Comment on Google Pulls the Plug: The End of Third-Party Cookies and What it Means | TWiT.TV
TrickDacy@lemmy.world 9 months agoWhich was irrelevant.
The user had commented that they didn’t want to sign up to browse content and then they further clarified that making a comment was worth signing up for sometimes.
But for some reason you are insisting the context doesn’t matter? Either signup is always good or bad, we have to choose?
phillaholic@lemm.ee 9 months ago
Overall I’m just tired of hearing how _____ is going to ruin the web, or how evangelical people get about not doing something on principle. Sites that “login-wall” their content aren’t going to succeed, but people refusing to create an account acting all doom and gloom are getting to be insufferable.
TrickDacy@lemmy.world 9 months ago
the user just stated an opinion. you still didn’t explain why the context didn’t matter to you. sounds like you’re one of those people who is annoyed by principals. maybe Lemmy is not for you.
phillaholic@lemm.ee 9 months ago
You may be right about the last point. My feed is full of posts from three days ago, talk of cutting off parts of the fediverse that seems to be the antithesis of federation, and other evangelical stances that are abandoned the second consequences come up. It was amusing at first, but it’s starting to seem like a waste of time. Idk.

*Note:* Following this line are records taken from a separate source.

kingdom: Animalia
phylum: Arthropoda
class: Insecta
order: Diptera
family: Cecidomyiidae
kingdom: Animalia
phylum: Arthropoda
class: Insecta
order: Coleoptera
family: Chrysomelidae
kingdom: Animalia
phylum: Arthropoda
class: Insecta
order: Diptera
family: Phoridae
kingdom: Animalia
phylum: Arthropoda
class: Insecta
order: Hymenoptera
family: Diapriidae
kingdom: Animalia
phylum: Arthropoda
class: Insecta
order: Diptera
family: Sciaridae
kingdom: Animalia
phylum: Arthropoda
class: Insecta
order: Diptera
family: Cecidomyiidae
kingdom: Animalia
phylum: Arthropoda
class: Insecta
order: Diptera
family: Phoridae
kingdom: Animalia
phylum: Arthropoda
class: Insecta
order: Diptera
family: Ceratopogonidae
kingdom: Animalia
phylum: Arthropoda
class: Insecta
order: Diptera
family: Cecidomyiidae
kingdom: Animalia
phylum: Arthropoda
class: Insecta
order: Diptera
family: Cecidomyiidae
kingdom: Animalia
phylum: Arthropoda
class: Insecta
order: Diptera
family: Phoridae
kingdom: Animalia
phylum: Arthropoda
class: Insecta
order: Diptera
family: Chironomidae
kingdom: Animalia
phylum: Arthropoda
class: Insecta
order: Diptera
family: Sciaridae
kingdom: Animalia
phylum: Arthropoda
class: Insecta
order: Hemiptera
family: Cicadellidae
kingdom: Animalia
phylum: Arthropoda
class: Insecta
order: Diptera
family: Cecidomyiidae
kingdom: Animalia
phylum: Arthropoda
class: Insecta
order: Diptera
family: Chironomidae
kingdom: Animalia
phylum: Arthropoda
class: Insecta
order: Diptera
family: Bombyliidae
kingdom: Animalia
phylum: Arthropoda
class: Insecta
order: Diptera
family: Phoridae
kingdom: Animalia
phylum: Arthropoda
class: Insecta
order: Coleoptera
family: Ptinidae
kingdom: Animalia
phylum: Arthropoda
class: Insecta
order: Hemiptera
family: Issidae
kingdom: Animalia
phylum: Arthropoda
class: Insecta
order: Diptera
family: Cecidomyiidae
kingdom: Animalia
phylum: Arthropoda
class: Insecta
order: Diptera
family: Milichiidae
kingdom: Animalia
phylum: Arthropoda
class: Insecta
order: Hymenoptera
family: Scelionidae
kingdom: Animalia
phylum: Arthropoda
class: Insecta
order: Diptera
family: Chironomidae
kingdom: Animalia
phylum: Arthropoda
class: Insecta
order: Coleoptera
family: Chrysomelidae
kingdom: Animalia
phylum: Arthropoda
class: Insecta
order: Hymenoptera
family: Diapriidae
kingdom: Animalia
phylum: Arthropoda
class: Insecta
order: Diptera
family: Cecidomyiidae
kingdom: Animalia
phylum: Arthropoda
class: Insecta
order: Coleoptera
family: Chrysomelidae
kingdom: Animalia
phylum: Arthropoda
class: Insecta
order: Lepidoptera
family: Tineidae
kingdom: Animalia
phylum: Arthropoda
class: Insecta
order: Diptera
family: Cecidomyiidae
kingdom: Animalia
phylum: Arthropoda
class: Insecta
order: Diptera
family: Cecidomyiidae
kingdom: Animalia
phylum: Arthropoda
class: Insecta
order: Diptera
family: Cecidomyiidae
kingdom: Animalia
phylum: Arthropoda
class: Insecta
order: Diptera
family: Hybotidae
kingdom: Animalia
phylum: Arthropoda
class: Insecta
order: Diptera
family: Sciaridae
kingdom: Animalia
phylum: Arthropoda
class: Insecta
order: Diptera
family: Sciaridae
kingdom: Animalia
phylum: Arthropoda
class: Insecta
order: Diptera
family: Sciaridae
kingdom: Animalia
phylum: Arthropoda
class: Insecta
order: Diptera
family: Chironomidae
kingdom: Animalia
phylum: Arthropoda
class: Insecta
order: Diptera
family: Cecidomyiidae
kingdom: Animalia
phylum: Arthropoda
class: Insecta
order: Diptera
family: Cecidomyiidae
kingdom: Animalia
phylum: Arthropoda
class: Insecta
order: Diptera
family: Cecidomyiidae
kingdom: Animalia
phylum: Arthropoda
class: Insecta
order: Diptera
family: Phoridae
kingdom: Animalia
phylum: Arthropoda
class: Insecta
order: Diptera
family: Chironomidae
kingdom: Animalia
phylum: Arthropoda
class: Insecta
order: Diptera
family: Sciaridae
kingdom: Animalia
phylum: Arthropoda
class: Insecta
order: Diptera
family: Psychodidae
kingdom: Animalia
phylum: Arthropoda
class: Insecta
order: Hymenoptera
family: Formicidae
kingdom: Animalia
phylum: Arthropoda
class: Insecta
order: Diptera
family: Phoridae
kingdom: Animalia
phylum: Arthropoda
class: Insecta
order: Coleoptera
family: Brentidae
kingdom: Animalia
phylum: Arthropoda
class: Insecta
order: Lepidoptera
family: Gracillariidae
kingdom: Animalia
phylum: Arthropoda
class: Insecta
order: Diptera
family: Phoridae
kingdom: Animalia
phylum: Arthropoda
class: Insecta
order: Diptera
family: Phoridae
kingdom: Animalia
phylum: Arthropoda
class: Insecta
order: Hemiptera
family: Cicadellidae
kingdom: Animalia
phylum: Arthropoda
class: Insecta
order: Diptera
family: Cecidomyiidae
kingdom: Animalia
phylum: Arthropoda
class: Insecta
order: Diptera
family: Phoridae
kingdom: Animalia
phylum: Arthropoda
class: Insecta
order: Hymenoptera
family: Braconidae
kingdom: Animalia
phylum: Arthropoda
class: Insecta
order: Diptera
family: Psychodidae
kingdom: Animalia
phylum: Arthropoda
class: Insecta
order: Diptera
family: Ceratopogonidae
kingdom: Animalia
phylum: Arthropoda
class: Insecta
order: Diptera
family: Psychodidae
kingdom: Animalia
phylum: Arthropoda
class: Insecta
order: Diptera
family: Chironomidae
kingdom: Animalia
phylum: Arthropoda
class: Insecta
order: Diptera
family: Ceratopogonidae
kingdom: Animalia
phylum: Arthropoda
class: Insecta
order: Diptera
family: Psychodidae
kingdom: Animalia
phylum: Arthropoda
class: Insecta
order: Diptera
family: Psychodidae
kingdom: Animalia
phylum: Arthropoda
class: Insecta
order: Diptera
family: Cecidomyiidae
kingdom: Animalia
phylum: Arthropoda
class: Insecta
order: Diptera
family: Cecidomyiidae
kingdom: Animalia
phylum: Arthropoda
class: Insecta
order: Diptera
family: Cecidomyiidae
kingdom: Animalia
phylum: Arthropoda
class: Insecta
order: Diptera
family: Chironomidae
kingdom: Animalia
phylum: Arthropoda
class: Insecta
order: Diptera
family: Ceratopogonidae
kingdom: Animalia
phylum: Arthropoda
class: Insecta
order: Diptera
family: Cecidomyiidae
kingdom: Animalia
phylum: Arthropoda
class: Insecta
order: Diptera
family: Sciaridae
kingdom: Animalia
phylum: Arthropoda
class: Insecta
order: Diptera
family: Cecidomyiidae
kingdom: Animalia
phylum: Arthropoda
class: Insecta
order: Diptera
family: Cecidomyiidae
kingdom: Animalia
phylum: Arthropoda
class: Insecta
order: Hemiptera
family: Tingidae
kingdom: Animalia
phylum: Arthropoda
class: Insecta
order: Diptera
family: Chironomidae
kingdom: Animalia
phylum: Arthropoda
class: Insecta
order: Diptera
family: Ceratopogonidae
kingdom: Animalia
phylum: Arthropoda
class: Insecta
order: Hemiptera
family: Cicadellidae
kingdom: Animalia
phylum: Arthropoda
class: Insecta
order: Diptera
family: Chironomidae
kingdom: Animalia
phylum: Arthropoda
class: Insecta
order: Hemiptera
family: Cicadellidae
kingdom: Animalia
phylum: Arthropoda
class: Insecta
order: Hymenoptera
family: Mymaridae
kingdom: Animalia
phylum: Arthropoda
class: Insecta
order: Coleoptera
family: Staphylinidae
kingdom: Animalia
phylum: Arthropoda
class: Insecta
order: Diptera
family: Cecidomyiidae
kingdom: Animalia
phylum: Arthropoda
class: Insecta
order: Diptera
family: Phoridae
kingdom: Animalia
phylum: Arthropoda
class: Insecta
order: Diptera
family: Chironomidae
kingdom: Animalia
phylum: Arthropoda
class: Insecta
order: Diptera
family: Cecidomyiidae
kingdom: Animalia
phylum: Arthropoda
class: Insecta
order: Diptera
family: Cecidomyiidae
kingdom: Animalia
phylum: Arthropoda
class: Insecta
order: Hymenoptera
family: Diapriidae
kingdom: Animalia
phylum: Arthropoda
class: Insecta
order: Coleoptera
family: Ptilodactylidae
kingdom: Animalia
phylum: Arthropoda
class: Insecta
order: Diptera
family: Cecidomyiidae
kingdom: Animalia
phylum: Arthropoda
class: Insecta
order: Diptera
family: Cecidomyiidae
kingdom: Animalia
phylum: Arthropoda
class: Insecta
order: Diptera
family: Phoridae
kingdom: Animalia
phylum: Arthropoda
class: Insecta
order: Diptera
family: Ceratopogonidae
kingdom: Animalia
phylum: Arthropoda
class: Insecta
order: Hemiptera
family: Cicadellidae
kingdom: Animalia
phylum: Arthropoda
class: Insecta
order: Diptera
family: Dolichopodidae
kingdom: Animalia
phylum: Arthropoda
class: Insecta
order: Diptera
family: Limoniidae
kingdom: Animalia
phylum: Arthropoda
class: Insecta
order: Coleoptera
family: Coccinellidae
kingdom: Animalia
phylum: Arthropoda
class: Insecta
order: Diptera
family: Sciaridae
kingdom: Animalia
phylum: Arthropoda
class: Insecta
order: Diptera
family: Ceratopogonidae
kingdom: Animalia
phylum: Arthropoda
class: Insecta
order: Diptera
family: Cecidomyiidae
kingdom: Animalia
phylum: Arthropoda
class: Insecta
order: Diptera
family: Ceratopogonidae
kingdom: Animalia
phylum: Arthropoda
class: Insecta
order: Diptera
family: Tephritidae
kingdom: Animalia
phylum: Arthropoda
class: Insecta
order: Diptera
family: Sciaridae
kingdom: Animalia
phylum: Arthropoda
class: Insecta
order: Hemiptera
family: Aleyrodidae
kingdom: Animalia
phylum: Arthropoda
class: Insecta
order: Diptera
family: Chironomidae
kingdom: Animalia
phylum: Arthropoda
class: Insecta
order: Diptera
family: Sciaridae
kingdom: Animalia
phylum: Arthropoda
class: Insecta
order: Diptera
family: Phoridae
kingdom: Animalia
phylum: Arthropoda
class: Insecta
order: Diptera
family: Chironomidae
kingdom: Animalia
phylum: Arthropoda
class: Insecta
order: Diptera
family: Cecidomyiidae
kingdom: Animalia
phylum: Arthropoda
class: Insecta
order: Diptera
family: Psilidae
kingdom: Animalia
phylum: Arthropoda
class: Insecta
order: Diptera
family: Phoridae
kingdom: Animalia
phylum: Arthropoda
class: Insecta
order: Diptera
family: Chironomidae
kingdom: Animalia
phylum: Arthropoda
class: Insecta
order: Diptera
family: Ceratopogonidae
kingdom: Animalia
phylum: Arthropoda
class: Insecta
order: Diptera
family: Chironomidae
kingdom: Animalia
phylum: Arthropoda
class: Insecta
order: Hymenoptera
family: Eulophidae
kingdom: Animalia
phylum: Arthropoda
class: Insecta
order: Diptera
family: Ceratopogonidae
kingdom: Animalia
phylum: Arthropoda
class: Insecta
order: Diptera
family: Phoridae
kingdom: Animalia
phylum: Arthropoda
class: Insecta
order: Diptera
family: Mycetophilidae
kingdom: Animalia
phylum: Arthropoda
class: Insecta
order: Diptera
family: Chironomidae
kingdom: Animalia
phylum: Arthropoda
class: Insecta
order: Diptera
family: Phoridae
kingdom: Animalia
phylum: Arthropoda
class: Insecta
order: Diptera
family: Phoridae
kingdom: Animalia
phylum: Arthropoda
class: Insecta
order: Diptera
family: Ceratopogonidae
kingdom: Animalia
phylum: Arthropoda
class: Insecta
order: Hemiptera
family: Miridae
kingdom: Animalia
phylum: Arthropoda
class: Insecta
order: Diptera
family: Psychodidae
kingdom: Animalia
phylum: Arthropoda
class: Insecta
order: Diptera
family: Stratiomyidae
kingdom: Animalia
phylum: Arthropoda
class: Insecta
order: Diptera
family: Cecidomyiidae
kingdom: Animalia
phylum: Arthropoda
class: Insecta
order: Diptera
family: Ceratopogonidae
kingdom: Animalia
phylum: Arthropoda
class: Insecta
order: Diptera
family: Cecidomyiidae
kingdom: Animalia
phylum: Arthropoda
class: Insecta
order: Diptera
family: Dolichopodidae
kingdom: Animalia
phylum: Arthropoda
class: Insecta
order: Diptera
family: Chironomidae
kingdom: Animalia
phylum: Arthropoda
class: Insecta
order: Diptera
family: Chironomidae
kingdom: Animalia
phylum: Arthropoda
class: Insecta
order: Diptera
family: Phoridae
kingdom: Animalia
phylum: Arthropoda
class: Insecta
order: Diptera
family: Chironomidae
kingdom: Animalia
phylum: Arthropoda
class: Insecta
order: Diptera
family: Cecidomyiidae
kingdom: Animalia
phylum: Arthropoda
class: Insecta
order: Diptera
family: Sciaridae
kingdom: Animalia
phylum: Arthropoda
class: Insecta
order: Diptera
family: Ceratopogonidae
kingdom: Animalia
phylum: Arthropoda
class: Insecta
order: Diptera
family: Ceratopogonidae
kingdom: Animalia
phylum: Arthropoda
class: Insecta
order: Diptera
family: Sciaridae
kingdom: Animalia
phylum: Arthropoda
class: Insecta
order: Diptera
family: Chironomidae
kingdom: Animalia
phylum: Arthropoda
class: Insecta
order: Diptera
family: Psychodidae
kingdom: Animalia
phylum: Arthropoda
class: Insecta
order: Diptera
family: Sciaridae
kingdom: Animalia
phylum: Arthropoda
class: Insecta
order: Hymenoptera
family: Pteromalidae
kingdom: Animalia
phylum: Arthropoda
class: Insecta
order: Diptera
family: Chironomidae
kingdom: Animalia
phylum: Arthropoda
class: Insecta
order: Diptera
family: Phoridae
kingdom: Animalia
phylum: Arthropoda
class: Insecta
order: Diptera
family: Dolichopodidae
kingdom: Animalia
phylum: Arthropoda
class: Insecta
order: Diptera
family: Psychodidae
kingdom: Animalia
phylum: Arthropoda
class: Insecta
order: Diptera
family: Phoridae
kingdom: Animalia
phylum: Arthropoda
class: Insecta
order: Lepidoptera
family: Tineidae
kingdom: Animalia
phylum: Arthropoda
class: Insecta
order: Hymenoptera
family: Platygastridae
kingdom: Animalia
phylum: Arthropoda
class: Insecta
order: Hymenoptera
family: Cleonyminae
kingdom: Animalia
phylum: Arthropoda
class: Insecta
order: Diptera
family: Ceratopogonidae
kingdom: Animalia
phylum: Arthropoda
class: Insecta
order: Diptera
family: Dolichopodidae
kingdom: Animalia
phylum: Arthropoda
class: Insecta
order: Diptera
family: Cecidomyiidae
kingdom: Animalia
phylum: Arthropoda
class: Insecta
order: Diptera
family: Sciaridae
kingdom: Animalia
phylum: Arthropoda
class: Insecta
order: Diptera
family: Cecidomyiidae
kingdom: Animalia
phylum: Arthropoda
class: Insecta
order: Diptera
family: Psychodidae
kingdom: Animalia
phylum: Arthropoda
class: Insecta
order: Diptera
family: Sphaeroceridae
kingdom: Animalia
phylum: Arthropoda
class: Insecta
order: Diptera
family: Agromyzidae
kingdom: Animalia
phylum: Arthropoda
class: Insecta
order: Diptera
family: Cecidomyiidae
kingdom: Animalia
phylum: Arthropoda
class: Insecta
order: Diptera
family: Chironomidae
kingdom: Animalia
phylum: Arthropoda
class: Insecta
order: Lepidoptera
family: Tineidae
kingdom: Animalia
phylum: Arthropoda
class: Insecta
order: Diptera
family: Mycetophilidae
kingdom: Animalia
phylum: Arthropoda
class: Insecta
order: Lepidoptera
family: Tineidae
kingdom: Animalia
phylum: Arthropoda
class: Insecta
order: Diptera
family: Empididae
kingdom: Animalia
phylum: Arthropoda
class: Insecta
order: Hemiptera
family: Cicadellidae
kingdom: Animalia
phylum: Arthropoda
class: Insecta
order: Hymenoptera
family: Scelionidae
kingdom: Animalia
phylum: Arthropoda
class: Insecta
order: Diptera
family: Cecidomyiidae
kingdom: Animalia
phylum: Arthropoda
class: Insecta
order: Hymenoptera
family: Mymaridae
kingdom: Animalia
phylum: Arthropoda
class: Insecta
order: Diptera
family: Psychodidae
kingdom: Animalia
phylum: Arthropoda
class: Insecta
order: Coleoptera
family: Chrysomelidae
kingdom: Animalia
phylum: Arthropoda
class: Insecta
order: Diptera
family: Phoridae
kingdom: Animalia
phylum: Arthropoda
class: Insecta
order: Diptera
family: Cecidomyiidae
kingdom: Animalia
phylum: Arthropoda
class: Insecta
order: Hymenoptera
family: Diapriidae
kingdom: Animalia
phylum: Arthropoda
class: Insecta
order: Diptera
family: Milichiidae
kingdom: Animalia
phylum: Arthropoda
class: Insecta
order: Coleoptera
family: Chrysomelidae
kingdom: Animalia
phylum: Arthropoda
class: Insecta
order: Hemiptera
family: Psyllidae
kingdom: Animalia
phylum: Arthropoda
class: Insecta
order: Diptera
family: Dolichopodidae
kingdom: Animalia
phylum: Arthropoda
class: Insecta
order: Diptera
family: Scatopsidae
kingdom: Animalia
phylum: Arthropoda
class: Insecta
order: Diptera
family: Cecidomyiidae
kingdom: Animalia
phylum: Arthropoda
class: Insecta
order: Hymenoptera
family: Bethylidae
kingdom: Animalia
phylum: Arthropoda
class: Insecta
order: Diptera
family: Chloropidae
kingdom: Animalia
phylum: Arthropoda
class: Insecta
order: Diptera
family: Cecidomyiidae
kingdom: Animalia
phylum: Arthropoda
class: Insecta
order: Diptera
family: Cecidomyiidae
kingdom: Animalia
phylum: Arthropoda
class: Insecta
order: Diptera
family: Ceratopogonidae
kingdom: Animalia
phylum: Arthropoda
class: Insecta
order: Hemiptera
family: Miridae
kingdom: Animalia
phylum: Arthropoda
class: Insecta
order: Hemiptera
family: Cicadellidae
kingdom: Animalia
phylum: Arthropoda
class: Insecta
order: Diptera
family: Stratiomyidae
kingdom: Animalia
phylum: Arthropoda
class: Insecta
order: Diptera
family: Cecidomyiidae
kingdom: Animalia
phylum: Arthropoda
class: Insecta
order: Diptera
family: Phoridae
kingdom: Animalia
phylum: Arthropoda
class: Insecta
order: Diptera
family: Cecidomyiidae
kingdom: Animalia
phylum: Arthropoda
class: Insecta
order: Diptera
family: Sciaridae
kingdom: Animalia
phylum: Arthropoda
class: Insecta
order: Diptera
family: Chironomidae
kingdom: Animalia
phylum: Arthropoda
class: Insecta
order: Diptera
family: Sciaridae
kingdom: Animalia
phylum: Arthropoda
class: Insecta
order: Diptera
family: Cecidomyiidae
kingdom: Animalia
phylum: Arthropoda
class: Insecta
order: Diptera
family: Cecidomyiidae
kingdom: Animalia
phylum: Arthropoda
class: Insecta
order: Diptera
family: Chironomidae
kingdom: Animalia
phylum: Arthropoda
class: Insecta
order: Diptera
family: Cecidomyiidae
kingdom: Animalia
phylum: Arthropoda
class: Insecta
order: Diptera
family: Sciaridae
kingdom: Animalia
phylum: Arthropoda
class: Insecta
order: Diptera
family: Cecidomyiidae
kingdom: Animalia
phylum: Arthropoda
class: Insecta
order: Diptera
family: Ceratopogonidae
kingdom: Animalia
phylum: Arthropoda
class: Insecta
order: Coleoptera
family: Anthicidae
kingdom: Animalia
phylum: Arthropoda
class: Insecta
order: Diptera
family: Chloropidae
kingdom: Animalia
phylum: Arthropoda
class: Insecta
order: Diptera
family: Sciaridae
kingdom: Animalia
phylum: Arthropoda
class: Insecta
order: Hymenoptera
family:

TrickDacy@lemmy.world 9 months ago
So what you’re saying is that people have to weigh pros and cons and they aren’t binary thinkers like you. Great job buddy
abhibeckert@lemmy.world 9 months ago
I’m not doom and gloom, I think this is a good step in the right direction.
Users should be able to control what websites have access to their data and a sign in process achieves that. Only sign into a site if you are happy with the website’s privacy policy. There are some websites where I will sign in - I have an account on this website because it has in the privacy policy:
The thing that offends me the most about tracking across the internet is you are tracked wether you agree to a website’s privacy policy or not. Usually you can’t even read the privacy policy without being tracked unless a website complies with the GDPR and most websites do not.
phillaholic@lemm.ee 9 months ago
Write your congress person to enact a GDPR-like Bill. Short of that, as you’ve said, idk how sites are going to make money. The current situation is majorly self-inflicted. We don’t want to pay, so they have ads. We don’t want to see ads, so they collect and sell data. Now that VC money has dried up, it’s going to get worse and there’s no other answer.